# Fitting GARCH(1,1) to log returns instead of residuals - centering crucial?

For a project I need to fit a GARCH(1,1) model to the log returns of an index. When using the residuals of an ARMA or ARIMA model it is clear that the (conditional) mean is 0. When using the log returns, do I have to do centering first? I know that log returns tend to be stationary, but that is only for the unconditional moments. And will centering in that case only make the unconditional or also the conditional mean zero? I feel like I'm mixing things up a bit.

I found a similar question here, but that didn't fully help me understand.

Thanks in advance! Any help is appreciated!
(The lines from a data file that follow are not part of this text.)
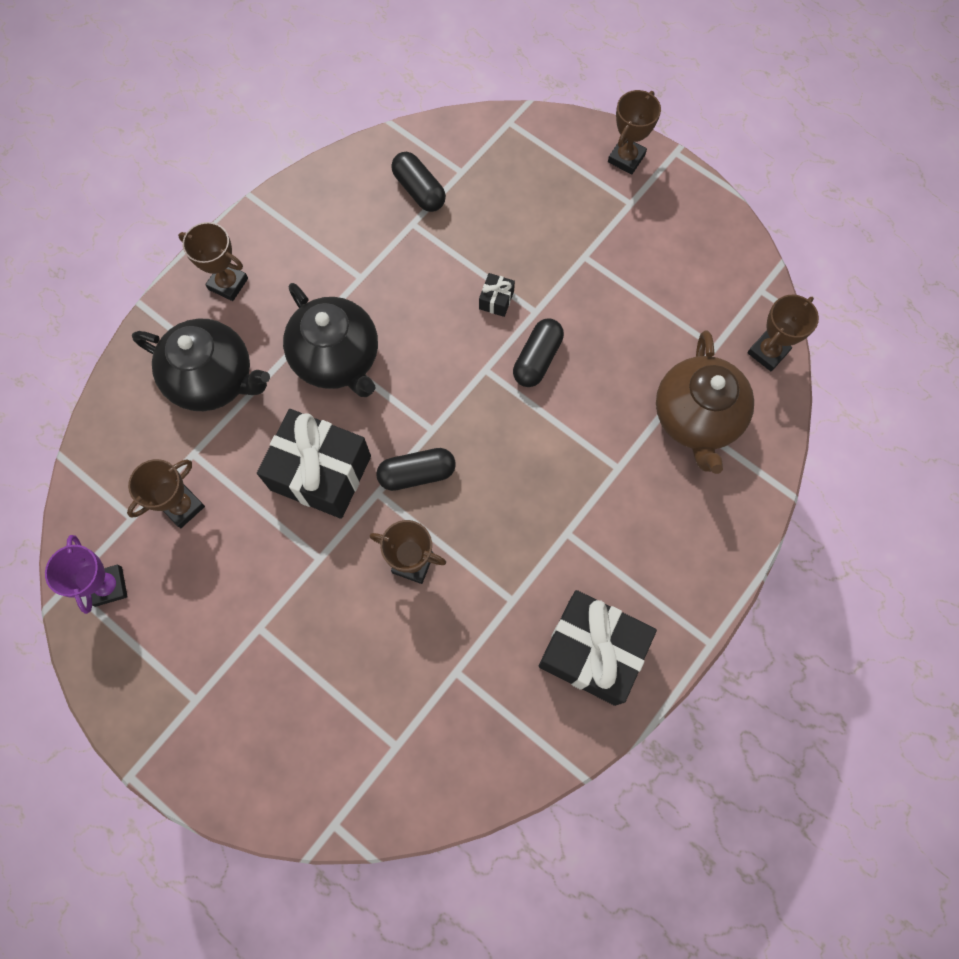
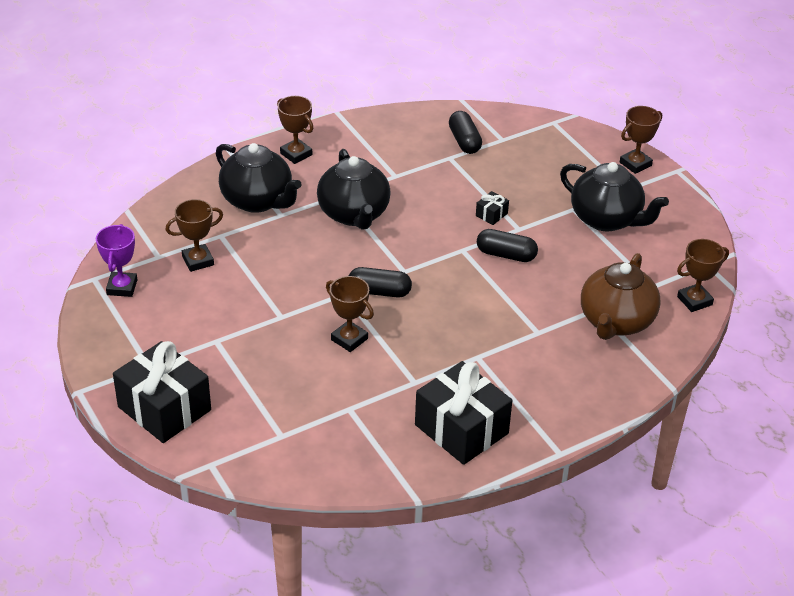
camera: 20 degrees right, 30 degrees down
(321, 473) = (308, 271): black gift -> black gift (164, 408)
(537, 359) = (506, 255): black capsule -> black capsule turned 60 degrees clockwise
(627, 259) = (607, 219): none -> black teapot

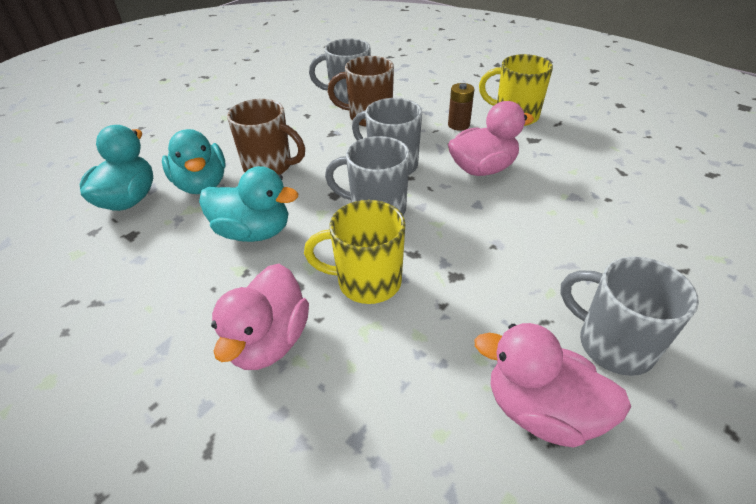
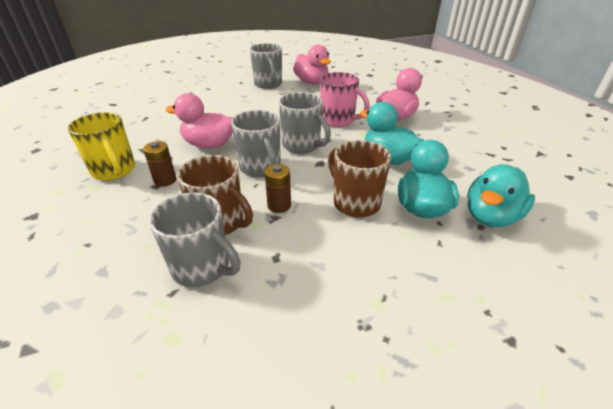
camera: 150 degrees left, 5 degrees down
(336, 142) = (279, 205): none -> brown battery
(367, 282) = (338, 120): yellow mug -> pink mug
• As written in the answer to the linked question above, centering the log-returns may be important if the constant conditional mean is substantially large (assuming that by centering, you mean demeaning the log-returns). If you just insert raw log-returns you make the implicit assumption that the conditional mean is zero and we are in a model-setup where the discretized log-returns are on the form $r_t = \sigma_t z_t$. You can do an ad-hoc analysis on whether it makes a difference by estimating the GARCH model on centered vs uncentered log-returns and observe the deviation in the parameters.
– Pleb
Jun 15 at 9:20
• Thanks a lot! Now I'm understanding it.
– Toni
Jun 15 at 11:18